Demystifying Term Sheets: Part 3 - Liquidation Preference

In this guide, we break down one of the most critical terms —liquidation preferences— which dictate how exit proceeds are distributed among shareholders.

Article by
Dana Kleiman
Paula Bermúdez de Castro
Article Date
March 31, 2025
Category
Articles

Negotiating a term sheet can feel like walking a tightrope, a delicate balance between ambition and protection for both entrepreneurs and investors. Every line of a term sheet carries weight, telling a story about the future of a business. Drawing from years of experience in the VC play, we are pulling back the curtain to highlight what really matters in a term sheet, how both sides should approach it, and the lessons we have learned (sometimes the hard way) to avoid common pitfalls.

In the spirit of transparency, we are sharing a copy of our full term sheet template here.

This article is meant to serve as a guide to navigating term sheet negotiations, highlighting the most critical clauses, and sharing tips for both entrepreneurs and investors. Our term sheet reflects how we do things differently. When our founders Gonzalo Martínez de Azagra and Igor de la Sota set up the fund, they did not just replicate existing VC practices, they built something that truly represents Cardumen Capital’s values.

That said, this guide is not set in stone; it is a living document that evolves as the market changes. But before diving into the details, here is an important starting point: a term sheet is not a promise to invest, in other words, it is not a legally binding document. Even when signed, it is not a guarantee of funding. Instead, it should be seen more as an agreement to keep negotiations private and, in some cases, to pause the company from exploring other offers for a certain period of time.
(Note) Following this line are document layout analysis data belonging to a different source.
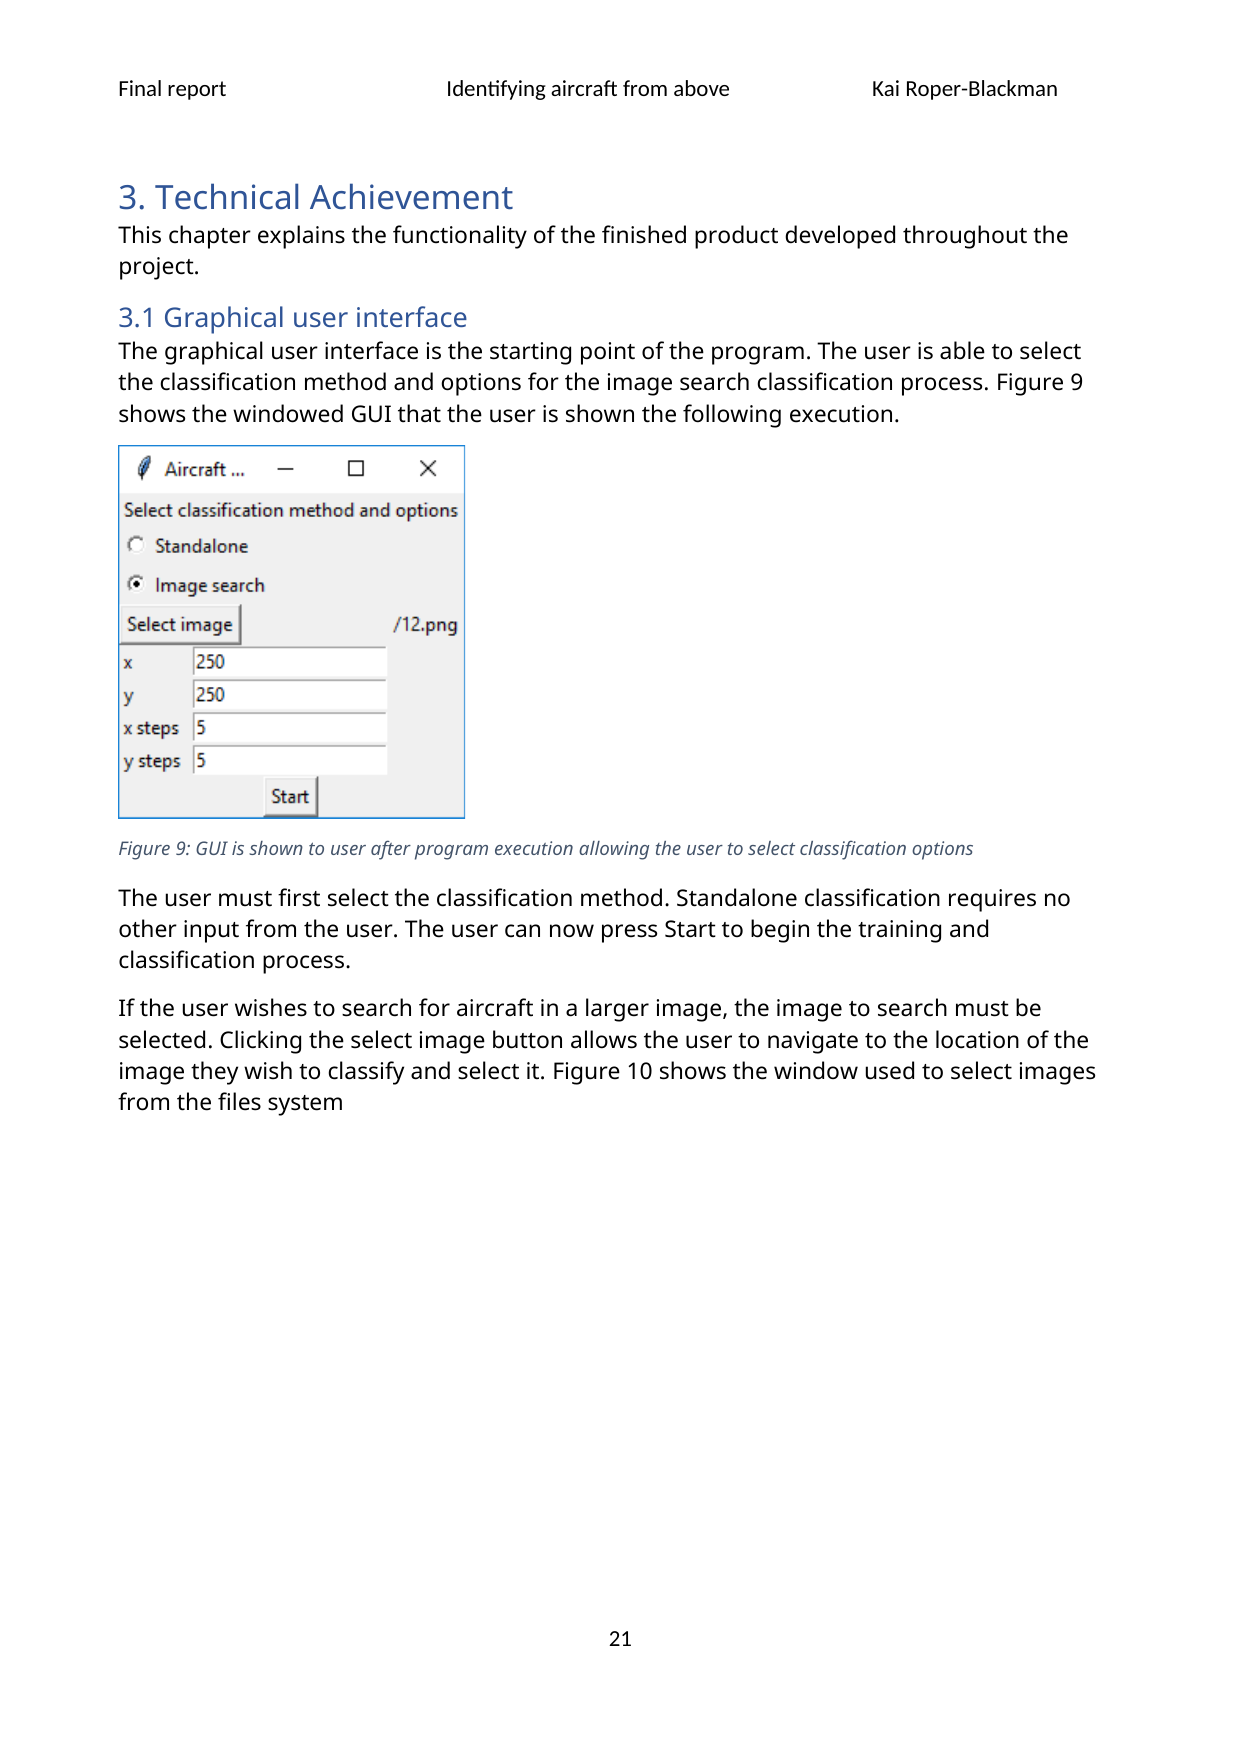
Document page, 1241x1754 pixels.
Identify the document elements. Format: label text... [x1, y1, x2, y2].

text Figure 9: GUI is shown to user after program execution allowing the user to select classification options [118, 836, 1122, 861]
text If the user wishes to search for aircraft in a larger image, the image to search must be selected. Clicking the select image button allows the user to navigate to the location of the image they wish to classify and select it. Figure 10 shows the window used to select images from the files system [118, 992, 1122, 1117]
text This chapter explains the functionality of the finished product developed throughout the project. [118, 219, 1122, 282]
subtitle 3. Technical Achievement [118, 174, 1122, 219]
text The graphical user interface is the starting point of the program. The user is able to select the classification method and options for the image search classification process. Figure 9 shows the windowed GUI that the user is shown the following execution. [118, 335, 1122, 429]
subtitle 3.1 Graphical user interface [118, 298, 1122, 335]
picture [118, 445, 465, 819]
text The user must first select the classification method. Standalone classification requires no other input from the user. The user can now press Start to begin the training and classification process. [118, 882, 1122, 976]
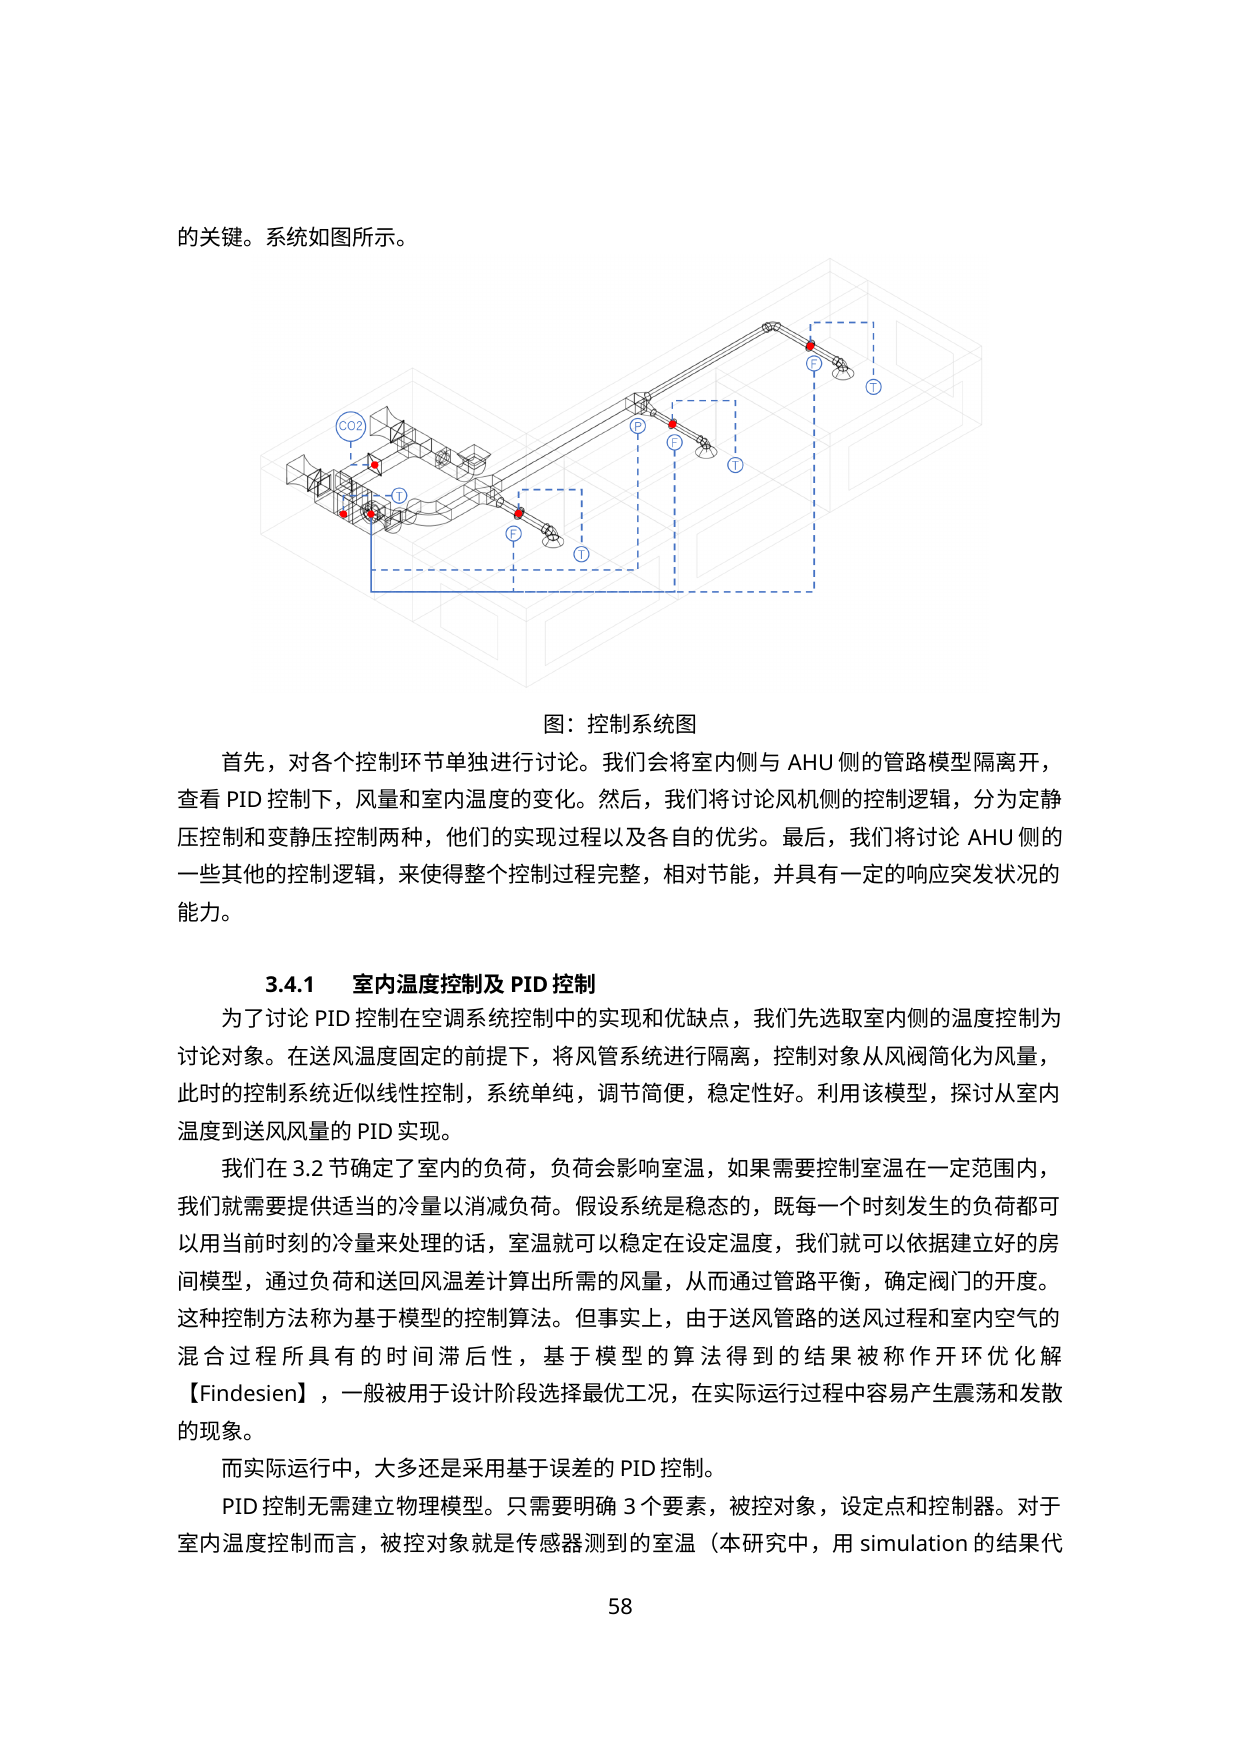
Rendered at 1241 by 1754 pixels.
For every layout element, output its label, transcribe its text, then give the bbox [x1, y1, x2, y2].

picture [250, 254, 990, 693]
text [177, 217, 1063, 254]
text 为了讨论PID控制在空调系统控制中的实现和优缺点，我们先选取室内侧的温度控制为讨论对象。在送风温度固定的前提下，将风管系统进行隔离，控制对象从风阀简化为风量，此时的控制系统近似线性控制，系统单纯，调节简便，稳定性好。利用该模型，探讨从室内温度到送风风量的PID实现。 [177, 998, 1063, 1148]
text 我们在3.2节确定了室内的负荷，负荷会影响室温，如果需要控制室温在一定范围内，我们就需要提供适当的冷量以消减负荷。假设系统是稳态的，既每一个时刻发生的负荷都可以用当前时刻的冷量来处理的话，室温就可以稳定在设定温度，我们就可以依据建立好的房间模型，通过负荷和送回风温差计算出所需的风量，从而通过管路平衡，确定阀门的开度。这种控制方法称为基于模型的控制算法。但事实上，由于送风管路的送风过程和室内空气的混合过程所具有的时间滞后性，基于模型的算法得到的结果被称作开环优化解【Findesien】，一般被用于设计阶段选择最优工况，在实际运行过程中容易产生震荡和发散的现象。 [177, 1148, 1063, 1448]
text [177, 1486, 1063, 1561]
text 首先，对各个控制环节单独进行讨论。我们会将室内侧与AHU侧的管路模型隔离开，查看PID控制下，风量和室内温度的变化。然后，我们将讨论风机侧的控制逻辑，分为定静压控制和变静压控制两种，他们的实现过程以及各自的优劣。最后，我们将讨论AHU侧的一些其他的控制逻辑，来使得整个控制过程完整，相对节能，并具有一定的响应突发状况的能力。 [177, 742, 1063, 929]
text 图：控制系统图 [177, 704, 1063, 742]
subtitle 室内温度控制及PID控制 [221, 967, 1063, 998]
text 而实际运行中，大多还是采用基于误差的PID控制。 [177, 1448, 1063, 1486]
Now, let us get down to business. While every term sheet is unique, just like every investment offer, there are certain key terms that almost always come up in negotiations. Keep reading to learn what these are and why they matter.

In our previous articles of this series, we covered valuation (Part 1) and ESOP (Part 2). In this artcicle, we turn our focus to liquidation preferences—one of the most critical (and often misunderstood) terms in venture deals.

Distribution Preference

Liquidation preference dictates how the proceeds from a company exit (i.e. a sale or liquidation) are distributed among shareholders. It is a crucial term that can affect the payout dynamics between founders, investors, and other stakeholders.

The Basics

There are two components that make up what most people call the liquidation preference: the actual preference and participation.

Preference:
  • A 1x preference ensures investors get back what they invested without creating undue burden on founders.
  • Preferences above 1x (i.e. 2x) are rare these days but may appear in later-stage or high-risk investments where the investor requires more downside protection.
Participation:
  • Non-participating liquidation preference: The investor chooses between receiving their preference (i.e. 1x their investment) or participating in the distribution as a common shareholder. This structure is standard and is generally more favourable for founders because it limits the investor's total claim.
  • Participating liquidation preference: The investor gets their preference amount and shares in the remaining proceeds proportionally. This structure can significantly dilute founder payouts, but it is sometimes capped to make it more balanced.

Complications and Nuances

Senior vs. Pari Passu Preferences:
  • Senior preferences give certain investors priority in recovering their funds, potentially leaving less for other investors or founders.
  • Pari passu, where all preferred shareholders are treated equally, simplifies distributions and is generally viewed as fairer.

Key Takeaways

Cardumen Insight

In general, a 1x liquidation preference is perfectly reasonable. Our recommendation for entrepreneurs and our co-investors: keep it simple and lightweight in early rounds.